- Excerpt provided
——

System Management Guide: Operating System and Devices

Chapter 4. Users and Groups

This chapter contains procedures for managing users and groups. Also included in this chapter is information on setting up the environment for authenticating a user (see Setting Up the Disk Quota System). See Disk Quota System Overview section in the AIX 5L Version 5.1 System Management Concepts: Operating System and Devices for an overview on this topic.

Perform the following tasks to manage users and groups. You must have root authority to perform many of these tasks.

Managing Users and Groups Tasks
Task	SMIT Fast Path	Command or File
Add a User	smit mkuser
Set Initial Login Shell for a User¹ Environment	smit chuser	chsh UserName
Set Login Attributes for a User	smit login_user
Change/Show Login Attributes for a Port	smit login_port
Assign or Change a User's Password	smit passwd	passwd
Change User's Password Attributes	smit passwdattrs
Manage Authentication Methods for a New User	smit mkuser	/etc/security/users
Manage Authentication Methods for an Existing User	smit chuser	/etc/security/users
Establish Default Attributes for New Users		Use chsec command to edit /usr/lib/security/mkuser.default
Change User Attributes	smit chuser
Lock a User's Account	smit chuser	chuser account_locked=true AccountName
Unlock a User's Account	smit chuser	chuser account_locked=false AccountName
List Attributes for All Users	smit lsuser
List All Attributes for a Specific User	smit chuser	lsuser UserName
List Specific Attributes for a Specific User		lsuser -a Attributes User
List Specific Attributes for All Users		lsuser -a Attributes ALL
Remove a User²	smit rmuser
Turn Off/On Access for Users³	smit chuser	chuser login=no (or yes) UserName
Add a Group	smit mkgroup
Change Group Attributes	smit chgroup
List Groups	smit lsgroup
List Specific Attributes for All Groups		lsgroup -a Attributes \| pg
List All Attributes for a Specific Group		lsgroup system
List Specific Attributes for a Specific Group		lsgroup -a Attributes Group
Remove a Group⁴	smit rmgroup	lsgroup -a Attributes Group

Notes:

The shell you specify must be defined in the usw stanza of the /etc/security/login.cfg file.

——

- Information given

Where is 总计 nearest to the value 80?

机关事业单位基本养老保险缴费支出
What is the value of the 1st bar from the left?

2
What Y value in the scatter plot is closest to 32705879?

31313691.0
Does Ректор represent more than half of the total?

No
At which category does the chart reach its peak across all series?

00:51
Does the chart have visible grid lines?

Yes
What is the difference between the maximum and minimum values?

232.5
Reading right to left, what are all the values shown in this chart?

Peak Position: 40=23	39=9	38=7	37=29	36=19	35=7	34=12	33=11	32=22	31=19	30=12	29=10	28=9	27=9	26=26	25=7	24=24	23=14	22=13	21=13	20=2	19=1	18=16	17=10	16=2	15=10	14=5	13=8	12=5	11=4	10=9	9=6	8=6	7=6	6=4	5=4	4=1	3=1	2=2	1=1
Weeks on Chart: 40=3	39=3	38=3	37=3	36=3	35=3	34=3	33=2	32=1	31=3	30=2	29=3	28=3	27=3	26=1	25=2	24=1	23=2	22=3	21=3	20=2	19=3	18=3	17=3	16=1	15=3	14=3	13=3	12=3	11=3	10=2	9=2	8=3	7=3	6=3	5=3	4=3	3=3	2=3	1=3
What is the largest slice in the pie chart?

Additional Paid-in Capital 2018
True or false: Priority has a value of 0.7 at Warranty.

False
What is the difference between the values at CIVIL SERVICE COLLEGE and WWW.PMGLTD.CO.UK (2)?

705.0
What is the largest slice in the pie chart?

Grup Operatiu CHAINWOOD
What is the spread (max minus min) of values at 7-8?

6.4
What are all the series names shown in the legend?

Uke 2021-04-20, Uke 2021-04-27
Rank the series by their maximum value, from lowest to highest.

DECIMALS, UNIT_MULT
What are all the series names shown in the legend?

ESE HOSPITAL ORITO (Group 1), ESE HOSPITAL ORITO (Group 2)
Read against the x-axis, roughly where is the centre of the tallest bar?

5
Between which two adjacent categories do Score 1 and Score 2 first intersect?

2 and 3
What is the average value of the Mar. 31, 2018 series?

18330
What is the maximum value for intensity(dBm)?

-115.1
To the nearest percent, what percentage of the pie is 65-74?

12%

——

- Work task 1
In the AIX users and groups chapter, what command does the table give for locking a user's account?
- Work task 2
Extend the AIX users and groups chapter from its final sentence onward.

- Written answer 1
chuser account_locked=true AccountName

- Written answer 2
You must remove information in other subsystems before removing a user, because the cron and at utilities both allow users to request programs to be run at a future date. Use the crontab command to remove a user's cron jobs. You can examine a user's at jobs with the atq command, then remove the jobs with the atrm command.
In general, this procedure is not suggested for systems using NIS. This procedure does not work at all for NIS clients and it works on NIS master servers only for users logging into the master server.
This procedure removes a group and all of its attributes from your network, but it does not remove all of the users in the group from the system. Also, if the group you want to remove is the primary group for any user, you must reassign that user to another primary group before removing the user's original primary group.